Skinner advises new pet owners to get everything the pet needs before picking it up.

“You should have the litter box, the crate to train the dog in if you are getting a puppy to live in the house, the water bowl, the food bowl, the bedding…everything that dog or cat needs,” she said.

People also need to “pet proof” their homes before getting a pet, Skinner said.

“Think about all the things in the house they could get into,” she said.

If the animal is going to live outside, it needs proper housing.

“Make sure they’re sheltered from the wind,” said Kim Shoemaker, assistant at Spur Ridge Vet Hospital in Florence. “They need shelter, like a dog house, and maybe a little heating light in there to keep them warm during the wintertime.

“If they’re in a dog house and you put a little blanket down there for them, they can ball up in a little ball and their body heat will keep them warm. But if they’re out in the wind, it’s just carrying the heat away with it.”

“Shoemaker said pet owners also need to remember that water bowls might freeze outside.

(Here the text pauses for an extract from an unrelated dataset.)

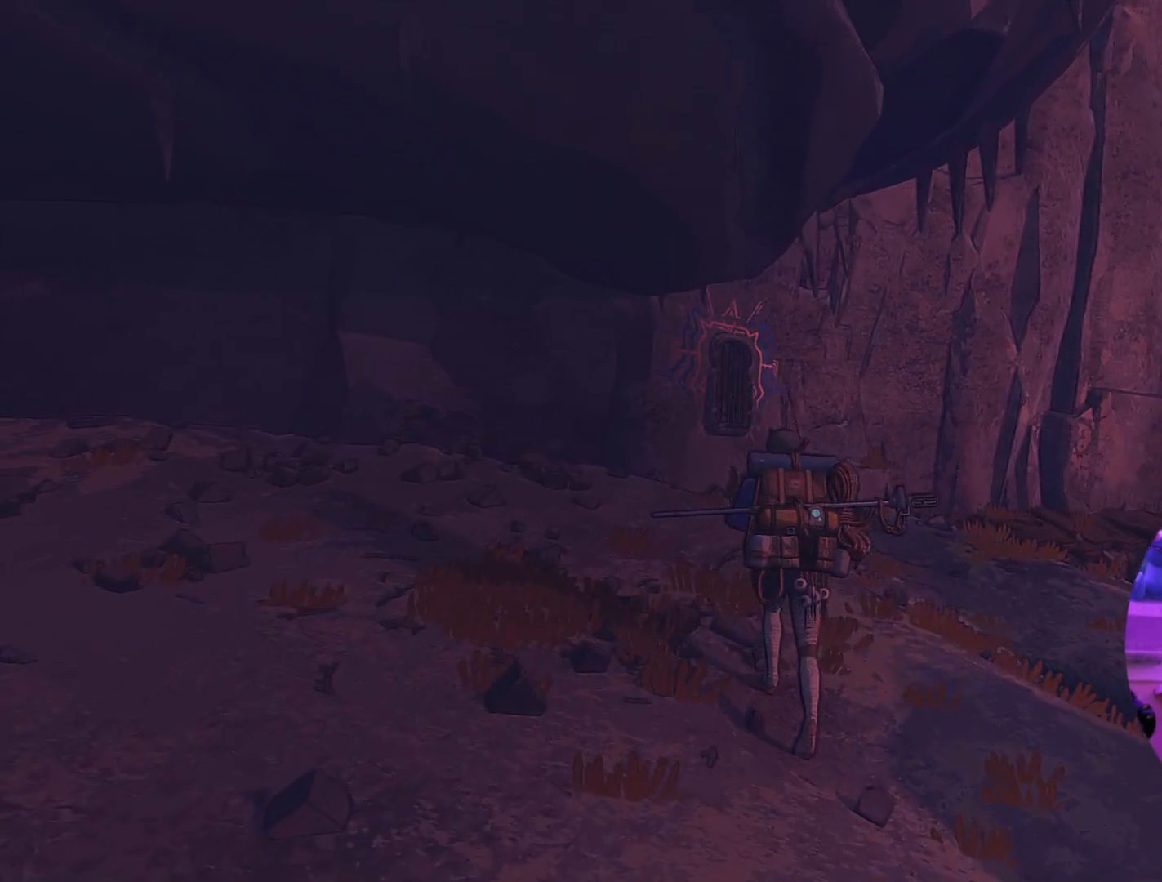
{"buttons": [], "left_stick": "up", "right_stick": "center", "events": []}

“Make sure pets have water to drink,” she said. “You can get heated water bowls.”

Holiday gifts for pets

A heated water bowl is just one of the gift ideas listed on the 12.4 million Internet sites offering gifts for pets. Gift buyers may select anything from rawhide candy canes in gift baskets to personalized pet overnight bags, dishes and throws and illuminated collars.

And what self-respecting feline wouldn’t be thrilled with a velveteen cat bed?

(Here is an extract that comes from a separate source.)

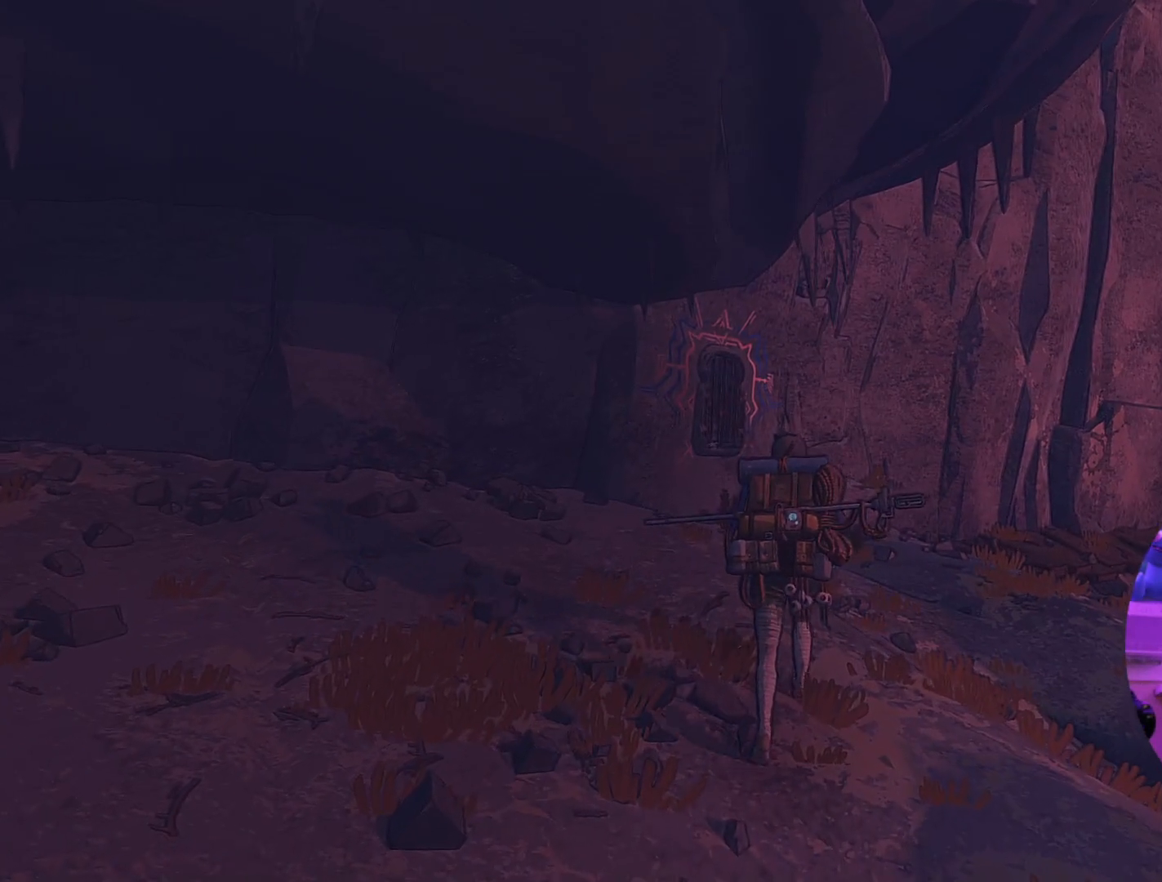
{"buttons": [], "left_stick": "up", "right_stick": "center", "events": []}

There are a few cautions for holiday shoppers with dogs or cats on their lists.

“Beware of any kind of Christmas cookies or snacks that contain chocolate,” said Shoemaker. “Chocolate is toxic to dogs.”

She recommended a dog treat called “Greenies.”

“The dogs seem to like them. They’re for fresh breath and clean teeth,” she said. “And any type of bones to chew on to help with tartar control on their teeth are a good gift.”

A variety of recipes are available for the cook who wants to whip up a special dog treat for the holidays. Dog bone-shaped cookie cutters may be purchased at kitchen specialty stores.

Toys are always a favorite gift too. But local vets advise purchasing only toys that are made for dogs and cats.

“Make sure they’re not toys they can tear apart and then swallow some of the parts,” said Norman Galle, veterinarian at Hillsboro Animal Clinic.

“Don’t give them toys that aren’t intended for them. If they’re intended for dogs and cats, usually they’re safe and they won’t cause problems.”